Taking the Cash out of Conditional Cash Transfers to Boost Savings

Blog Post
Nov. 30, 2010

Throughout the developing world, money is heaved onto trucks and transported by governments to delivery points scattered across countries. Citizens come to these drop-offs, where the delivered cash is broken down into smaller sums and distributed. This is essentially the process for more than half of the almost 170 million poor people who receive social welfare cash payments on a regular basis from their governments. The other half receives e-money, which involves no trucks or hard cash, just electronic payments using smartcards, debit cards, and mobile phones.

These government-to-person (G2P) payments are almost twice as common as microcredit loans in the developing world, and have proven to be an extremely effective tool for poverty alleviation. In particular, conditional cash transfers (CCT), which are used to influence positive behaviors like sending children to school or going to the doctor for a check up, are garnering much deserved attention.

One of the largest CCT programs in the world is the Mexican government’s Oportunidades program, which has been in operation for over a decade. Reaching an estimated 5.8 million households, the program has lived up to its name by creating opportunities for the country’s poor through incentivizing involvement with educational, health and nutritional services. Across the implementing areas, program beneficiaries’ high school attendance increased by 23 percent and health visits  increased by 18 percent. As part of the program, recipients are also offered savings accounts, and estimates show that over 1 million households are now using these accounts and saving, on average, 12 percent of their government payments.

This link between savings and CCTs can be an extremely powerful connection in providing a gateway to financial inclusion for the poor. Last week, the Global Colloquium on Savings-Linked CCTs discussed the increasing synergy between the fields of social protection and financial inclusion. Savings and CCTS in their own right have demonstrated their ability to be effective poverty alleviation tools, and their jointure offers potential to increase their impact. One valuable connector and linkage is electronic payments.

Across Mexico, electronic payments are becoming more widespread; from 2001 to 2009, the amount of credit cards in Mexico increased from 6.7 million to 25 million. And in 2009, the National Coordination Board of the Oportunidades program came together to design a pilot to further reach marginal urban households in eight cities. Electronic payments were identified as a platform to reach these beneficiaries and promote bank usage among them. Currently, over half a million beneficiary households are reached by electronic payments.
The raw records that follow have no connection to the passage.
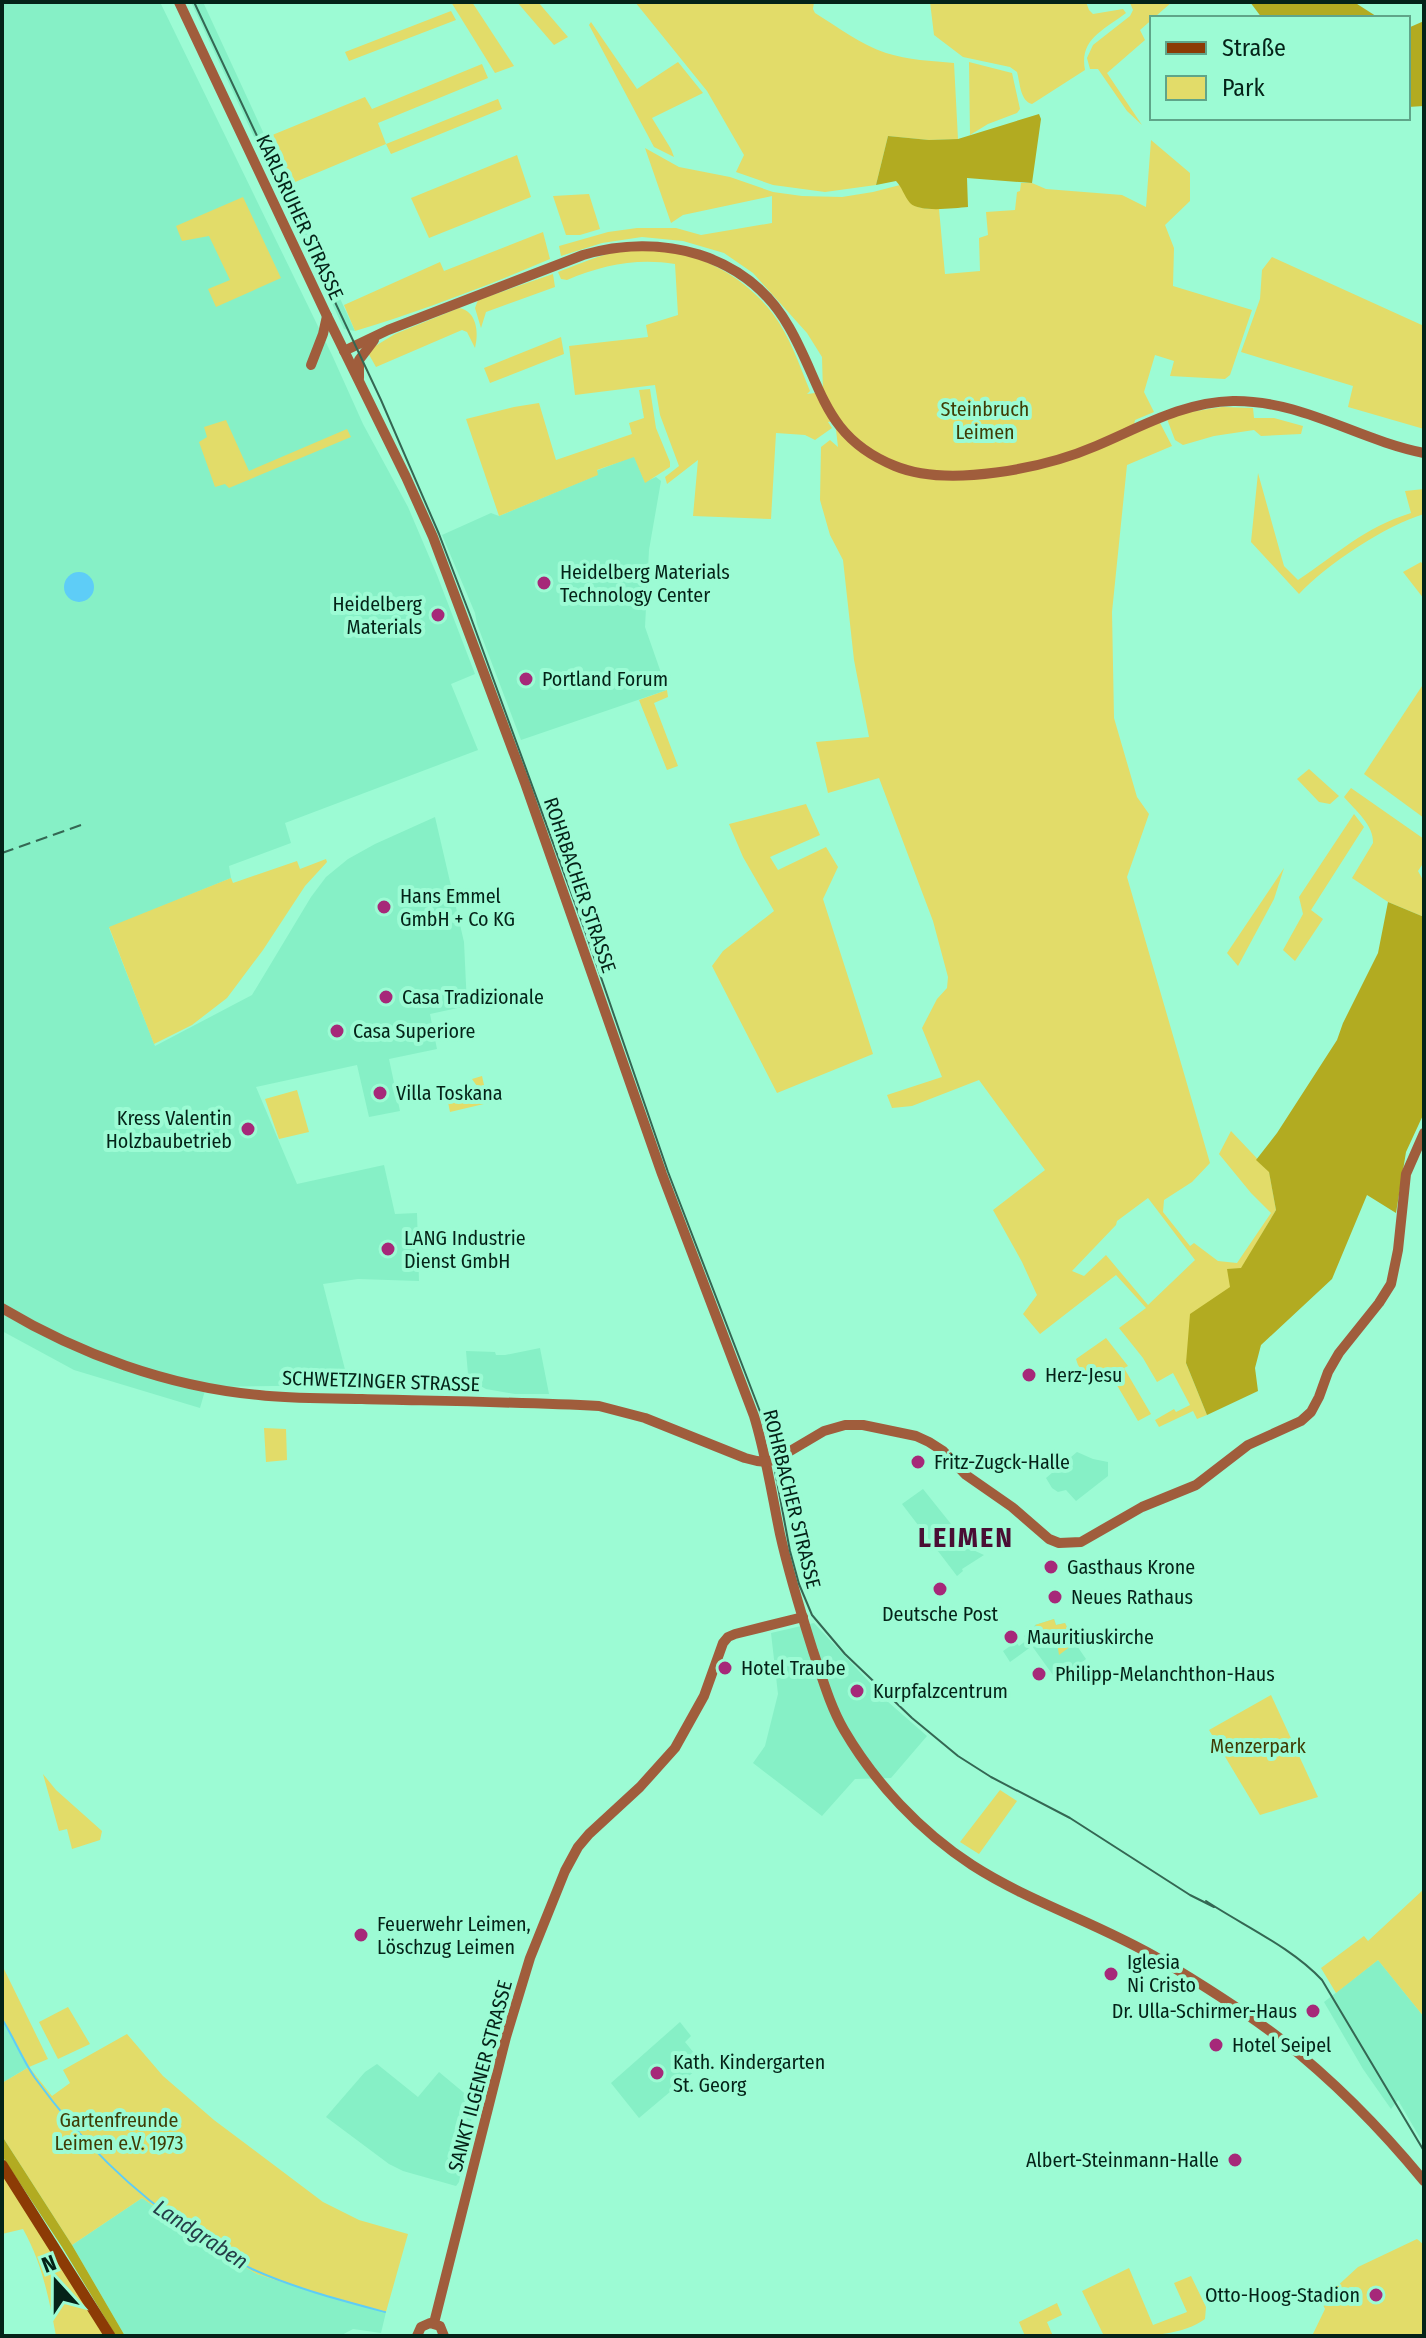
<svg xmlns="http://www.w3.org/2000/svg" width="1426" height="2338" font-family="'Fira Sans Condensed',sans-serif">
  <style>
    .built { fill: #86f0c6 }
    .green { fill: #e2dc69; fill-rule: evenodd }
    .forest { fill: #b2ab21 }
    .water { fill: #5ecdf7 }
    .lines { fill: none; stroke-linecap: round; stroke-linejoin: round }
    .stream { stroke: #5ecdf7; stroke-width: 2 }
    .secondary { stroke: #a05d3c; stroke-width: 10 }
    .primary { stroke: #8c3b05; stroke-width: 11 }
    .tram { stroke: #346753; stroke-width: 2 }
    .rail { stroke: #346753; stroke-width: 2; stroke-dasharray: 12 6; stroke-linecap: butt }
    .poi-dot { fill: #a62879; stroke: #9cfbd4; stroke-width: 3 }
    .labels { text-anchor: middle; stroke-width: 8; stroke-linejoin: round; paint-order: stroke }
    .street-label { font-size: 20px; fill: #042318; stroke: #9cfbd4 }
    .park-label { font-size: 20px; fill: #3f3c05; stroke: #9cfbd4 }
    .poi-label { font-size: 20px; fill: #042318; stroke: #9cfbd4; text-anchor: start }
    .water-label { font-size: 22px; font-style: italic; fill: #253e48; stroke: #9cfbd4 }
    .district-label { font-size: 28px; font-weight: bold; letter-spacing: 2px; fill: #4a0e34; stroke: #9cfbd4 }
  </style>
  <rect width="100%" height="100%" fill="#9cfbd4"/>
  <!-- built -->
  <g class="built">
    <path d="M2 2H160L332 355 363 424 408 507 437 575 475 674 451 684 478 750 285 823 291 843 229 866 231 878 109 928 155 1046 252 995 311 897 326 877 348 859 375 844 435 817 464 942 467 1006 430 1014 437 1049 389 1059 400 1111 369 1117 357 1065 256 1087 297 1184 384 1165 395 1214 417 1213 419 1281 358 1279 323 1284 349 1385 206 1387 200 1408 74 1370 2 1331Z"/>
    <path d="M191 2H203L355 331 344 329Z"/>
    <path d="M634 456 645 482 656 477 661 481 649 550 645 627 667 690 521 740 477 624 475 613 442 535 491 513 499 516 597 475 596 471Z"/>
    <path d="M540 1348 549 1394H515L486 1389 473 1382 468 1374 466 1351 495 1352 496 1355H505Z"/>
    <path d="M1077 1452 1093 1459 1108 1462V1476L1076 1501 1066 1490 1058 1492 1052 1488 1046 1478Z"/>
    <path d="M923 1489 971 1549 984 1555 962 1569 963 1571 957 1576 902 1504Z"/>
    <path d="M1054 1619 1056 1625 1065 1623 1075 1643 1086 1659 1058 1682 1032 1646 1010 1662 1003 1651 1016 1642 1019 1646 1027 1640 1024 1636 1033 1629 1035 1625Z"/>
    <path d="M814 1623 887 1701 927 1736 891 1778 855 1779 822 1816 753 1763 765 1746 778 1694 771 1633Z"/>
    <path d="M1378 1960 1424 2017V2145L1398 2100 1391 2109 1363 2069 1324 2002Z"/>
    <path d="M2 2018 29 2067 2 2083Z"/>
    <path d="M680 2022 691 2036 685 2042 703 2064 639 2118 611 2083Z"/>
    <path d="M377 2064 418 2097 439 2072 475 2102 459 2182 456 2186 403 2171 389 2164 326 2117 365 2072Z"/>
    <path d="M142 2198 225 2255 257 2274 319 2294 386 2312 381 2333 353 2329 340 2336H125L72 2245Z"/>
  </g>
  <!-- green -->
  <g class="green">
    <path d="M451 2H472L514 66 495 73Z"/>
    <path d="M517 2H538L568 37 554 45Z"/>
    <path d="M635 2H814L813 9 815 13C838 27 861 45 886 53 908 60 932 61 954 63L958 139 929 140 888 136 876 185 825 192 773 185 736 172 744 155 707 91Z"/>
    <path d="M930 2H1086L1089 10 1093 14 1123 9 1126 13C1104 30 1079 39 1085 70L1032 104C1020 101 1020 82 1017 72L1010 67 963 57 934 35Z"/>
    <path d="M1172 2 1140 30 1145 40 1107 73 1142 125 1127 111 1098 69H1090L1087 58 1093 45 1130 16 1133 10 1130 3Z"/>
    <path d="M451 11 456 20 349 61 345 52Z"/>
    <path d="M591 22 637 89 678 62 703 93 652 118 671 149 674 157 654 147 589 25Z"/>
    <path d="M969 62 1012 73 1020 109 1017 113 988 124 970 135Z"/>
    <path d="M482 64 488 78 378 123 386 144 498 99 502 109 391 154 386 144 288 185 265 138 365 97 372 109Z"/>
    <path d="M1151 140 1190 173V201L1165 225 1174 248 1173 286 1252 310 1230 375 1225 379 1170 376 1174 361 1155 355 1144 392 1154 412 1135 420 1132 435 1159 421 1172 446 1127 465 1112 612 1114 718 1137 797 1149 814 1127 877 1210 1163 1192 1182 1164 1200 1163 1212 1190 1246 1194 1243 1218 1261 1237 1263 1271 1213 1251 1193 1219 1154 1231 1131 1269 1171 1276 1210 1186 1363 1207 1415 1197 1419 1193 1411 1159 1427 1155 1420 1174 1409 1176 1412 1190 1405 1173 1373 1157 1382 1143 1358 1119 1328 1146 1308 1116 1275 1040 1334 1023 1314 1037 1295 1022 1262 993 1210 1045 1170 979 1080 912 1106 892 1108 887 1095 942 1077 922 1028 937 999 947 988 948 977 933 921 879 778 828 793 816 742 869 737 854 660 843 560 830 535 820 500 821 447 830 440 838 447 835 421 828 422 832 428 815 440 805 435 776 433 771 519 693 516 698 460 667 484 665 477 679 466 660 415 655 385 575 395 569 346 648 337 646 325 678 315 675 264C636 258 603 265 567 280L561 279 558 272C580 264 605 252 628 250 684 245 739 269 773 314 790 337 799 364 810 391L807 394 823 392 822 357 807 333 753 273 724 253 683 241 642 237 602 243 561 256 559 246 608 232 637 228H676L701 235 772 223V196L683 215 671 223 645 148 679 167 730 177 773 192 802 196 842 197 873 192 900 185C912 207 914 209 939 209L945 274 980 271 979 238 988 235 986 212 1015 210 1017 192 1020 191 1021 183H1032L1046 189 1122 195 1146 207ZM1148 1198 1195 1260 1148 1305 1106 1255 1084 1276 1072 1271 1116 1225 1117 1221Z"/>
    <path d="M517 155 531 197 429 238 411 198Z"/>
    <path d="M589 194 600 229 580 235H566L553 196Z"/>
    <path d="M243 197 281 278 216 307 208 289 230 280 209 236 182 241 176 226Z"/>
    <path d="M543 232 550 259C487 286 421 311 355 331L344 305 440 262 444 271Z"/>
    <path d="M1272 257 1424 326V429L1348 407 1353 386 1241 352 1260 299 1262 270Z"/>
    <path d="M553 274 555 287 486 312 481 328 475 308 478 300Z"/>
    <path d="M459 308C477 311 479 333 475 348L467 332 462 330 376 367 367 351 395 334Z"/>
    <path d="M561 337 564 354 490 383 484 368Z"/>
    <path d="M650 389 656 428 670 462V467L645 483 634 457 597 470 598 475 499 516 466 419 514 407 539 403 556 460 632 434 629 423 644 418 639 390Z"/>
    <path d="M1222 407 1253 408 1254 418H1274L1303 426 1301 434 1261 436 1254 430 1214 436 1183 445 1175 440 1167 419 1190 412Z"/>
    <path d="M226 420 249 471 347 429 351 437 229 488 225 484 215 487 199 442 207 437 204 427Z"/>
    <path d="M1258 473 1284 566 1298 580C1339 553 1363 528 1411 513L1405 491 1424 489V514C1386 525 1326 565 1299 594L1251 542Z"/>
    <path d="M1421 562 1424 566V599L1403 572Z"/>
    <path d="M1424 683V818L1364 774Z"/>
    <path d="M667 690 668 697 654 703 678 766 667 770 639 700Z"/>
    <path d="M1309 769 1339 796 1330 804 1319 802 1297 779Z"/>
    <path d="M1351 788 1424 839V862L1418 871 1424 882V917L1388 902 1352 878 1373 843C1374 825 1355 810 1344 797Z"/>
    <path d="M806 804 820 835 770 857 778 870 826 847 838 867 823 899 873 1054 777 1093 712 966 723 951 774 911 743 857 729 824Z"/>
    <path d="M1354 814 1364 827 1311 910 1323 919 1295 961 1283 950 1303 914 1299 897Z"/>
    <path d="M326 859 327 862 305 886 263 950 227 998 192 1025 154 1044 109 927 231 878 233 883 297 861 300 869Z"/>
    <path d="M1284 868 1274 899 1238 966 1227 953Z"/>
    <path d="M482 1076 488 1103 450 1112 446 1092 469 1086 473 1090 477 1086 472 1079Z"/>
    <path d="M297 1090 309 1132 279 1139 265 1099Z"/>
    <path d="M1106 1338 1128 1366 1124 1368 1151 1414 1138 1421 1111 1375 1090 1381 1078 1365 1076 1359Z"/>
    <path d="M264 1428 286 1429 287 1460 266 1462Z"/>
    <path d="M1054 1619 1056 1625 1065 1623 1075 1643 1059 1655C1057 1635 1051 1634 1035 1625Z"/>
    <path d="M1271 1695 1318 1797 1260 1815 1209 1730Z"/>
    <path d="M43 1774 56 1790 102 1831 100 1840 72 1849 67 1829 59 1831Z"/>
    <path d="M1000 1790 1017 1801 979 1854 960 1842Z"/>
    <path d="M1424 1889V2017L1378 1960 1336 1993 1321 1968 1364 1936 1368 1941Z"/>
    <path d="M2 1965 48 2059 29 2067 52 2096 70 2083 63 2070 127 2034 163 2076 214 2120 323 2202 359 2220 408 2234 386 2312 319 2294 257 2274 225 2255 142 2198 72 2245 2 2136V2083L29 2067 2 2018Z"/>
    <path d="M68 2007 90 2044 58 2059 39 2022Z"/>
    <path d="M2 2173 104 2336H56C49 2298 42 2263 23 2229L2 2234Z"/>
    <path d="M1417 2239 1424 2245V2336H1312L1325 2309 1321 2301 1358 2267Z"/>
    <path d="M1129 2268 1153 2325 1187 2312 1174 2283 1191 2276 1206 2307 1205 2319C1179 2338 1136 2336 1104 2336L1082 2291Z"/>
    <path d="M1057 2303 1062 2315 1047 2322 1053 2336H1025L1019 2322Z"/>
  </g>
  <!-- forest -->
  <g class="forest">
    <path d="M1250 2H1354L1379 18H1262Z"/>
    <path d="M1424 21V106L1408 107V28Z"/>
    <path d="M1039 114 1041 119 1032 183 967 178 968 207C954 208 920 213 910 203 904 196 902 187 896 181L876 185 888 136 929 140 958 139Z"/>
    <path d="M1388 902 1424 917V1113L1406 1152 1396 1213 1367 1195 1332 1279 1261 1345 1255 1368 1258 1391 1207 1415 1186 1363 1190 1314 1230 1287 1227 1269 1241 1268 1276 1210 1269 1172 1256 1160 1277 1133 1337 1040 1343 1023 1378 953Z"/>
    <path d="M2 2136 72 2245 125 2336H116L62 2247 2 2156Z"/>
  </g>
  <!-- water -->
  <circle class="water" cx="79" cy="587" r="15"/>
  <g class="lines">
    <!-- stream -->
    <path class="stream" d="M2 2019C14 2038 22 2059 35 2078 81 2141 130 2190 195 2234 213 2246 232 2259 252 2269 294 2288 340 2300 385 2312"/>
    <!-- secondary -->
    <g class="secondary">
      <path d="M179 2 327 316 406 477 433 537 525 783 662 1174 754 1416C766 1455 772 1495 780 1534 789 1574 801 1613 813 1651 822 1677 830 1706 844 1730 875 1783 920 1831 972 1865 1031 1903 1101 1924 1161 1960 1203 1985 1244 2011 1282 2040 1334 2081 1382 2130 1424 2181"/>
      <path d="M344 351 388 330 583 255C660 232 747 253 789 327 823 386 823 437 895 466 948 488 1045 468 1096 446 1141 427 1183 402 1233 401 1302 400 1358 440 1424 453"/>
      <path d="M311 365 323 334 327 316"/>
      <path d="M359 378V360L374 340"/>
      <path d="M2 1308C79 1354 169 1387 259 1395 293 1399 328 1398 362 1399 441 1401 520 1402 599 1406L645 1418 745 1458 757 1461 767 1462 780 1457 824 1431 845 1425H863L916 1436 929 1442 943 1451 966 1475 1012 1507 1049 1539 1059 1543 1081 1542 1142 1507 1196 1485 1248 1445 1301 1421 1311 1412 1319 1397 1328 1372 1339 1353 1379 1303 1391 1284 1398 1250 1406 1174 1424 1133"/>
      <path d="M434 2323 506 2037 530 1958 565 1871 578 1847 589 1834 640 1787 675 1748 704 1696 723 1643 728 1637 735 1634 803 1617"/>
      <path d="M417 2336 421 2327 430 2323 440 2326 444 2336"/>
    </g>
    <!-- primary -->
    <path class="primary" d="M2 2165 110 2336"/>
    <!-- tram -->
    <g class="tram">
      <path d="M194 2 381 400 439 534 470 615 584 928 668 1172 761 1414 773 1460 790 1551 799 1584 812 1615 845 1654 912 1718 958 1756 991 1777 1070 1818 1190 1895 1214 1907"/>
      <path d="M1206 1901C1244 1926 1291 1947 1322 1980L1424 2151"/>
    </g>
    <!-- rail -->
    <path class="rail" d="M2 853 81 825"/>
  </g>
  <!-- markers -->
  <g class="poi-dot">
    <circle cx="544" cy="583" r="8"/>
    <circle cx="438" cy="615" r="8"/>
    <circle cx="526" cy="679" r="8"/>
    <circle cx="384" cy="907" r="8"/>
    <circle cx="386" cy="997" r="8"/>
    <circle cx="337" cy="1031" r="8"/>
    <circle cx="380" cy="1093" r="8"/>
    <circle cx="248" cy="1129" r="8"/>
    <circle cx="388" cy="1249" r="8"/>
    <circle cx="1029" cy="1375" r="8"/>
    <circle cx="918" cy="1462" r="8"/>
    <circle cx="1051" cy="1567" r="8"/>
    <circle cx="940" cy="1589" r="8"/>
    <circle cx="1055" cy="1597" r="8"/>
    <circle cx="1011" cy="1637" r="8"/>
    <circle cx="725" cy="1668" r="8"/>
    <circle cx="1039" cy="1674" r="8"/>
    <circle cx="857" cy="1691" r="8"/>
    <circle cx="361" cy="1935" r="8"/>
    <circle cx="1111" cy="1974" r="8"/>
    <circle cx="1313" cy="2011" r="8"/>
    <circle cx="1216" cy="2045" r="8"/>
    <circle cx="657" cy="2073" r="8"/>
    <circle cx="1235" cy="2160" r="8"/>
    <circle cx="1376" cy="2295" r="8"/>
  </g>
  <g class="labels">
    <!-- street labels -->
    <g class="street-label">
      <text transform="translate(300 217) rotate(65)" y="7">KARLSRUHER STRASSE</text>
      <text transform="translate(580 885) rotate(71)" y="7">ROHRBACHER STRASSE</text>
      <text transform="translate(381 1381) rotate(2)" y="7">SCHWETZINGER STRASSE</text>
      <text transform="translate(792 1499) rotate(76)" y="7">ROHRBACHER STRASSE</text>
      <text transform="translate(480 2076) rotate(-75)" y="7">SANKT ILGENER STRASSE</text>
    </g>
    <!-- park labels -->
    <g class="park-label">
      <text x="985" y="416">Steinbruch<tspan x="985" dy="23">Leimen</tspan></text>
      <text x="1258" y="1753">Menzerpark</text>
      <text x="119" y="2127">Gartenfreunde<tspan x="119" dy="23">Leimen e.V. 1973</tspan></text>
    </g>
    <!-- poi labels -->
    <g class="poi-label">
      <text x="560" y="579">Heidelberg Materials<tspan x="560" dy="23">Technology Center</tspan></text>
      <text x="422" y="611" text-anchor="end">Heidelberg<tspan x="422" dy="23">Materials</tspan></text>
      <text x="542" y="686">Portland Forum</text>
      <text x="400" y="903">Hans Emmel<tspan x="400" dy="23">GmbH + Co KG</tspan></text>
      <text x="402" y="1004">Casa Tradizionale</text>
      <text x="353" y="1038">Casa Superiore</text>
      <text x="396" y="1100">Villa Toskana</text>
      <text x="232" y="1125" text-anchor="end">Kress Valentin<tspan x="232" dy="23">Holzbaubetrieb</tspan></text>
      <text x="404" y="1245">LANG Industrie<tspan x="404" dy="23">Dienst GmbH</tspan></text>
      <text x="1045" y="1382">Herz-Jesu</text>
      <text x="934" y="1469">Fritz-Zugck-Halle</text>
      <text x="1067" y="1574">Gasthaus Krone</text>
      <text x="1071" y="1604">Neues Rathaus</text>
      <text x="940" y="1621" text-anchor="middle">Deutsche Post</text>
      <text x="1027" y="1644">Mauritiuskirche</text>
      <text x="741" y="1675">Hotel Traube</text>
      <text x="1055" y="1681">Philipp-Melanchthon-Haus</text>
      <text x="873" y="1698">Kurpfalzcentrum</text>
      <text x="377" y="1931">Feuerwehr Leimen,<tspan x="377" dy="23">Löschzug Leimen</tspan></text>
      <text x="1127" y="1969">Iglesia<tspan x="1127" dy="23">Ni Cristo</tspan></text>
      <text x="1297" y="2018" text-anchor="end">Dr. Ulla-Schirmer-Haus</text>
      <text x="1232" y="2052">Hotel Seipel</text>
      <text x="673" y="2069">Kath. Kindergarten<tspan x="673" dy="23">St. Georg</tspan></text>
      <text x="1219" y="2167" text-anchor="end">Albert-Steinmann-Halle</text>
      <text x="1360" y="2302" text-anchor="end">Otto-Hoog-Stadion</text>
    </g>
    <!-- water labels -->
    <g class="water-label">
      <text transform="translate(201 2234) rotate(33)" y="8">Landgraben</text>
    </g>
    <!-- district labels -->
    <g class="district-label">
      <text x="966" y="1547">LEIMEN</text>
    </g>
  </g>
  <!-- border -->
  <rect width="1426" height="2338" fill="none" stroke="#042318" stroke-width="8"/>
  <!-- legend -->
  <rect x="1150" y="16" width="260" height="104" fill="#9cfbd4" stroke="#5fa589" stroke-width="2"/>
  <rect x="1166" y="42" width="40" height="12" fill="#8c3b05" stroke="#5fa589" stroke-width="2"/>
  <text x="1222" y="56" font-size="24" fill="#042318">Straße</text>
  <rect x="1166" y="76" width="40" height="24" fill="#e2dc69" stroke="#5fa589" stroke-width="2"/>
  <text x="1222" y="96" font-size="24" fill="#042318">Park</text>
  <!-- north arrow -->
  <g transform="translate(56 2282) rotate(339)" stroke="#9cfbd4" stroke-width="6" paint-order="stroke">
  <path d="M0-6L14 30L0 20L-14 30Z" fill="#042318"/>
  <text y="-12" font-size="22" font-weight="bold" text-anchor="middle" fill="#042318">N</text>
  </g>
</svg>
The vision of an economy dominated by e-money rather than cash is not as farfetched and insubstantial as one might think. As the impact of CCTs and the importance of savings continue to come to light, electronic payments will become an important piece in building the foundation for a mutualistic relationship between the two. This is not to say that difficulties in regulating and operating electronic payments will not arise but rather that the advantages of electronic payments in reducing costs, creating transparency, and promoting formal banking inclusion will outweigh them. In the end, cash payments are becoming a thing of the past, and this trend will prove to be extremely beneficial to the poor.